The tuned values of $\tilde{ρ}$ in acIVA and the computed correlation $\tilde{ρ}$ between the estimates and the reference signals as a function of windows for an HC subject and an SZ subject (a). The spatial activation of the DMN component varies across windows in HC subject (b) and SZ subject (c). The values of spatial activation are normalized to be z-scores and thresholded by using z_t = 2. Color images are available online.

We also computed the normalized mutual information between the estimates and reference signals and compared their values with the correlation values $\tilde{ρ}$ . We plot normalized mutual information values against $\tilde{ρ}$ in Supplementary Figure S1 and showed that they are coherent. In this work, we used $\tilde{ρ}$ for the quantification of sdBA because these values were part of the acIVA to quantify the association between the estimates and reference signals. We used spatial maps of the DMN component as an example to demonstrate how $\tilde{ρ}$ quantifies spatial variability. High values of $\tilde{ρ}$ mean that the estimates are very similar to the reference signal, whereas low values mean that the estimates deviate from the reference signal, indicating higher variability. It shows that the DMN component varies more across windows for the HC individual than for the schizophrenia individual.

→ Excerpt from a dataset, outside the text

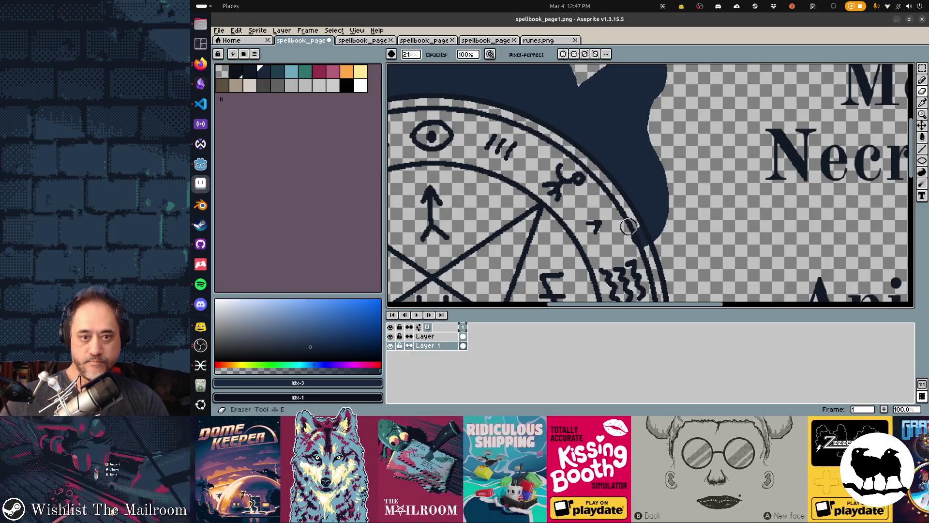
scroll(535, 193, left, 6)
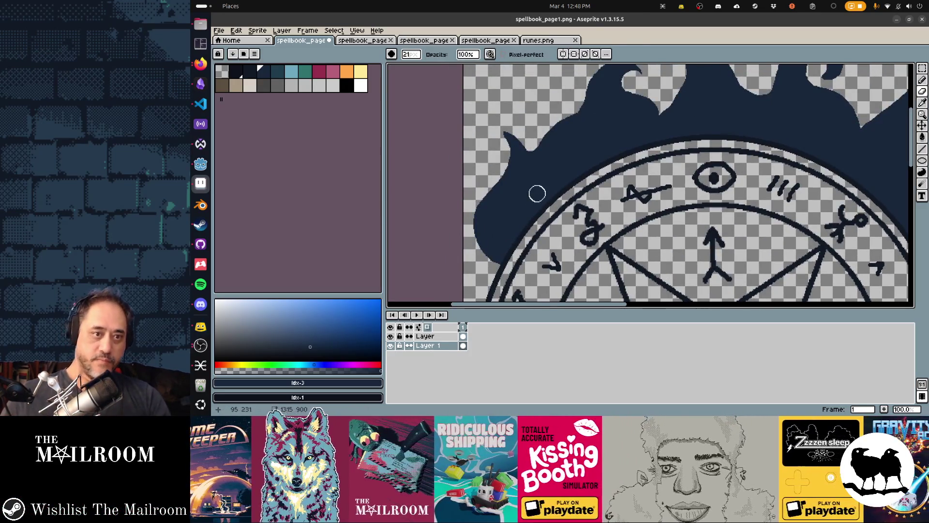
key(b)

Co-evolution of activity and connectivity

We first investigated the association between sdBA and tdBA (referred to as Case 1 for simplicity in the following context) by computing the cross-correlation between $\tilde{ρ}$ and fALFF. The mean $\tilde{ρ}$ -fALFF cross-correlation matrices $\bar{C}$ that were averaged across the subjects in the schizophrenia group and the HC group and the one-sample t-test results are shown in Figure 6a. From Figure 6a, we see that the significant correlation values are mostly computed between sdBA and tdBA of the same network. The results indicate that the temporal variabilities and spatial variabilities of dBA of the same brain functional network are more likely to be significantly correlated than those of different networks. The schizophrenia group has fewer significantly correlated sdBA and tdBA pairs when compared with the HC group, indicating an abnormally organized brain function in schizophrenia.

FIG. 6.

Cross-correlation matrices of two types of dBA (a) and activity-connectivity co-evolution matrices computed by using dBA and dFNC (b) that are averaged across subjects in the SZ and HC groups. The values of t-statistic with an FDR control are shown. FDR, false discovery rate. Color images are available online.

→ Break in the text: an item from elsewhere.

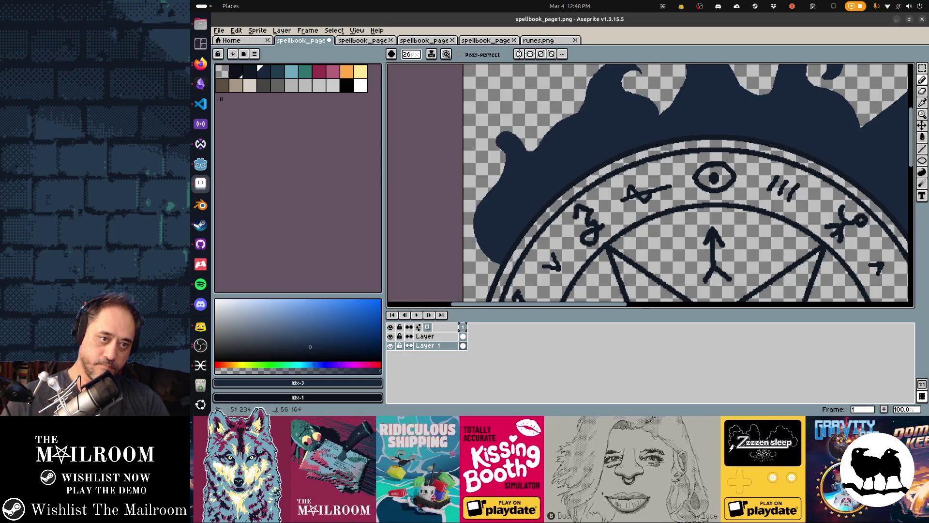
key(e)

The investigation of the activity-connectivity co-evolution in the spatial domain (referred to as Case 2 for simplicity in the following context) is shown in Figure 6b by demonstrating the mean co-evolution matrices $\bar{E}$ for two groups and the t-statistics of a one-sample t-test. There is a component (RSN5) yielding significant co-evolution between its sdBA and sdFNC in both schizophrenia and HC groups. This component is a complex component that merges multiple brain regions—SP-V-C—and it is the only component that shows significant correlation between sdBA and sdFNC for schizophrenia. Its sdBA activity significantly correlates to more connectivity patterns in sdFNC for the schizophrenia group compared with the HC group. It should be noted that these connectivity patterns are associated with this complex component. The HC group has an additional component (RSN7), the superior and middle frontal component (SMA), that yields significant co-evolution between its sdBA and sdFNC.

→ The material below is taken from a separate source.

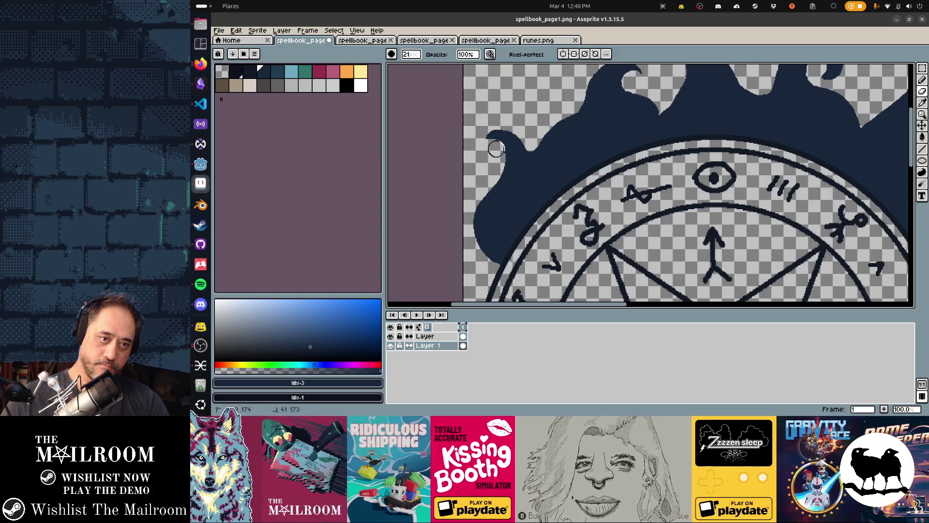
key(b)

Identification of subgroups of schizophrenia using dynamic features

We identified subgroups of schizophrenia subjects by clustering $C^{[k]}$ and $E_{n}^{[k]}$ separately. To determine the number of subgroups $N_{s}$ , we ran the elbow algorithm 100 times, yielding the mean value and standard deviation of 4.31 ± 0.51 and 4.63 ± 0.69 for the two cases, respectively. We conducted an extensive investigation on the influence of $N_{s}$ by forming three scenarios where four, five, and six subgroups of schizophrenia subjects were identified by clustering the dynamic features into four, five, and six clusters.

The mean cross-correlation matrices ${\bar{C}}_{S G i}, i = 1, \dots, 6$ that were averaged across the subjects in each subgroup for the three scenarios are shown in Figure 7 for Case 1. The MANOVA test results show that there exist significant differences across subgroups in all three scenarios with different values of $N_{s}$ . We also plot the statistic values of the one-sample t-test and ANOVA on $C^{[k]}$ across subgroups to illustrate the correlation patterns. The results from Figure 7 show that each subgroup has a unique cross-correlation patterns and within each subgroup, there are statistically significant correlation values, except for subgroup 5 when $N_{s} = 6$ .

FIG. 7.

Mean cross-correlation matrices of each subgroup and the statistical test results (with an FDR control) for three scenarios with different values of N _s. The consistent subclusters of SZ subjects that are denoted by using numbers k = 1, …, 88 are listed under the correlation matrices using different colors. The colored font in bold refers to subclusters that are consistently detected in all three scenarios, and the regular colored font refers to subclusters that are detected in at least two scenarios. The font in black refers to subjects that do not belong to any consistent subclusters. The numbers in brackets denote the number of subjects in each subgroup. It should be noted that in the fifth subgroup (SG5) in the third scenario, all the correlation values are not significant with FDR control. ANOVA, analysis of variance; MANOVA, multivariate analysis of variance. Color images are available online.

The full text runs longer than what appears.